U.S. President Donald Trump undertook his Asian tour of five countries namely; Japan, South Korea, China, Vietnam, and the Philippines that was commenced on 5 November and will end on 14 November. He will also attend the Asia Pacific Economic Cooperation (APEC) moot and East Asian Summit (EAS) of the Association of the South Asian Association (ASEAN) that will be held at Da Nang in Vietnam on 10 November.
Trump’s tour is the longest taken by an American president in more than a quarter century. There are a number of thorny issues of bilateral concerns between the United States and these countries as well as many regional chaotic issues on the top of which is the North Korean mess up of nuclear and missiles built up. The United States needs the support of China to handle the North Korean worries.
Trump called Japan a “warrior nation” just ahead of embarking on the Asian tour – a message given to North Korea. The post-war Japan, however, is a peace-loving nation. At Hawaii, Trump laid a wreath in honor of the Pearl Harbor’s victims who were attacked by the imperial Japanese forces on 7 December 1941 before taking the East Asian tour. Trump left the impression on Japan that America has not forgotten the Japanese attack in spite of lofty developments between the two nations. It was Japanese Prime Minister who made a tactical move to mend fences with Trump and met with him when he was just elected.
Abe built rapport with him when he visited New York and Florida. Abe needs the United States’ support against the North Korean threat and Trump needs Japan as strong U.S. ally in the Asia-Pacific. The visit will just re-kindled ties between the two countries.
Japan will also seek American support in the South Pacific against what it called the rising Chinese militarisation and particular for Senkaku Island, known as Diaoyu in China. China is modernising its PLA’s navy to face new challenges posed by new strategic developments in the South China Sea.
Trump arrived in Japan on 5 November and departed on 7 November. He held a summit meeting with Abe on 6 November but just upon his arrival addressed the American troops at Yokota Air Base at the outskirts of Tokyo. He also met with Emperor Akihito and Empress Michiko at the Imperial Palace in Tokyo before the formal summit with Abe.
Trump called Japan as a crucial ally at the Yokata Air Base while addressing American troops. Trump also met with some of the relatives of the Japanese abductees who were abducted by North Korea in the 1970s. The matter is not fully resolved between Tokyo and Pyongyang. One has to see how the involvement of the United States would dissolve the abductees’ issue. Trump and Abe are also trying to align their thinking on the free and open Indo-Pacific region in which they are also assigning a greater role to the Indian Navy.
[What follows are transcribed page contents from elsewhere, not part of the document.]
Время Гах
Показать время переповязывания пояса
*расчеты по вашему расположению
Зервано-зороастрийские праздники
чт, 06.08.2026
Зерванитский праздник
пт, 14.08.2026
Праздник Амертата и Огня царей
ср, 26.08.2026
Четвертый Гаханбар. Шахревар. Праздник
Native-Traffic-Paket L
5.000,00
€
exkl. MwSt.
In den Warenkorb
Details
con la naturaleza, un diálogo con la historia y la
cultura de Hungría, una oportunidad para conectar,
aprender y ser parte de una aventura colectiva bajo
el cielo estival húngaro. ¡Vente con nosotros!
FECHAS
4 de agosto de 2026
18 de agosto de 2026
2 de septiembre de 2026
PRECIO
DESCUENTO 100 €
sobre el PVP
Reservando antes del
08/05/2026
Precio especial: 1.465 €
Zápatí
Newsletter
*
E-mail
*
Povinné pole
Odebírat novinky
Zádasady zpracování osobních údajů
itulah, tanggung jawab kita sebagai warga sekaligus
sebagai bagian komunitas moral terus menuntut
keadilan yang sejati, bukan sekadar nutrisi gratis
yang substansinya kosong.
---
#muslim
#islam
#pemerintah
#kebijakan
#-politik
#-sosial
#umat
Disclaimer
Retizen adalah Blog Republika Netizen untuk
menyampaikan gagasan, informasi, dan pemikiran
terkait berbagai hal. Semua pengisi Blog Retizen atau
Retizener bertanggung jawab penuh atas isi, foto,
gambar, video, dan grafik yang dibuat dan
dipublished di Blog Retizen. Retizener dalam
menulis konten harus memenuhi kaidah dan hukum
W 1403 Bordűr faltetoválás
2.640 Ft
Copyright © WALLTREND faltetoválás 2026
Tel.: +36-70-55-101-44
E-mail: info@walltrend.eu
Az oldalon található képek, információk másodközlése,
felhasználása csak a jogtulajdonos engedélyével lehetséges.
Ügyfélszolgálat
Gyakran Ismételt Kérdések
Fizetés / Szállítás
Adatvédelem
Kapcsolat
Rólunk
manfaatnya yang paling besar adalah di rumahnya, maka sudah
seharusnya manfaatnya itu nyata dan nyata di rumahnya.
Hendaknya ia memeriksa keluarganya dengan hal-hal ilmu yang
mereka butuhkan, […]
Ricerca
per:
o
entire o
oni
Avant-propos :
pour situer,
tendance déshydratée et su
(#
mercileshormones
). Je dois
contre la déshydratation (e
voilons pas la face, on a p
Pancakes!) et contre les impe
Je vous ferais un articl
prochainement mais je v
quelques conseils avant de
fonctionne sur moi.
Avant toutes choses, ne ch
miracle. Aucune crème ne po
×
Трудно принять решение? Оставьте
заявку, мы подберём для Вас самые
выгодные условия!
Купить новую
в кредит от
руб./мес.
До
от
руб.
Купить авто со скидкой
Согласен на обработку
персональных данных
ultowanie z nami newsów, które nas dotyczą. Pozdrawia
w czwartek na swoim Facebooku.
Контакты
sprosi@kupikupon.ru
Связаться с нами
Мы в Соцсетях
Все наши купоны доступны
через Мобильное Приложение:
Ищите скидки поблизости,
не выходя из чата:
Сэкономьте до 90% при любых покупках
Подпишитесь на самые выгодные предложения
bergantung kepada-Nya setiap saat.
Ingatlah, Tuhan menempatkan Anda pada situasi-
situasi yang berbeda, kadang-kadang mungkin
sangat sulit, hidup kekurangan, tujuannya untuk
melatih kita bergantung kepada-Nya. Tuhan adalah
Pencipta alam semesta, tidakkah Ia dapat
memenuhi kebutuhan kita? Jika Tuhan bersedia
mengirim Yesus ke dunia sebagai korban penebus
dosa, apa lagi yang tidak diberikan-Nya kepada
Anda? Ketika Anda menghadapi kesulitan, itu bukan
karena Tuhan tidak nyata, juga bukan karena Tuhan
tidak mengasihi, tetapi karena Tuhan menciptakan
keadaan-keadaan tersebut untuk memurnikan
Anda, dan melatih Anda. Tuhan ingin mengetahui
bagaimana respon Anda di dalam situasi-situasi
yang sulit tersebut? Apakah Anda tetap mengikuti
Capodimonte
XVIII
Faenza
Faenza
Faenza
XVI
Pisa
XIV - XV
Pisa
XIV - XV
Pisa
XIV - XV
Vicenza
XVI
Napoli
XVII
A sticking point in the United States relations with Japan is the issue of trade. Trump withdrew from the Trans Pacific Partnership (TPP) in January and Japan is still in lurch as how to fill the vacuum. Trump wants better trade deal with Japan. He does not think that the trade between the two countries is free, open, and reciprocal. The US-Japan bilateral trade stood around US$ 270.7 in 2016. The United States exports were US$ 107.9 billion while its imports from Japan accounted for US$ 162 billion, making the trade deficit US$ 54.9 billion.
The main trade issue Trump has raised in Japan was autos manufacturing. He asked Japanese businessmen to manufacture cars in America rather than to ship them from Japan. Mazda and Toyota are investing US$ 1.6 billion to create new jobs in the United States. The Japan Automobiles Manufacturers Associations (JAMA) says that around 75 percent cars that are sold in North America are built there by Toyota, Honda, Nissan and Mitsubishi, and these companies built 3.9 million vehicles in the U.S. in 2015, according to JAMA. The organization said that, as of 2015, Japanese automakers operated at least 26 manufacturing plants and 36 research and development facilities in the U.S. Japan buys American military hardware to balance its trade with the United States.
In tackling North Korean crisis, Trump has won Abe’s hawkish approach but remained unable in getting the same from President Moon Jae-in whose approaches differently in tacking the North Korean spade. Trump even opted for a unilateral military action. Moon goes for engagement and a negotiated settlement. Trump may be upset with Moon but fully coordinates with Abe.
Trump made it undeniably clear that the United States stands behind Japan under its treaty obligations if attacked by North Korea. Much is not expected to come out of the Trump-Abe discussions on North Korea and bilateral trade deal between the United States and Japan. The reinforcement of ties and strategic partnership will be a major outcome of this visit.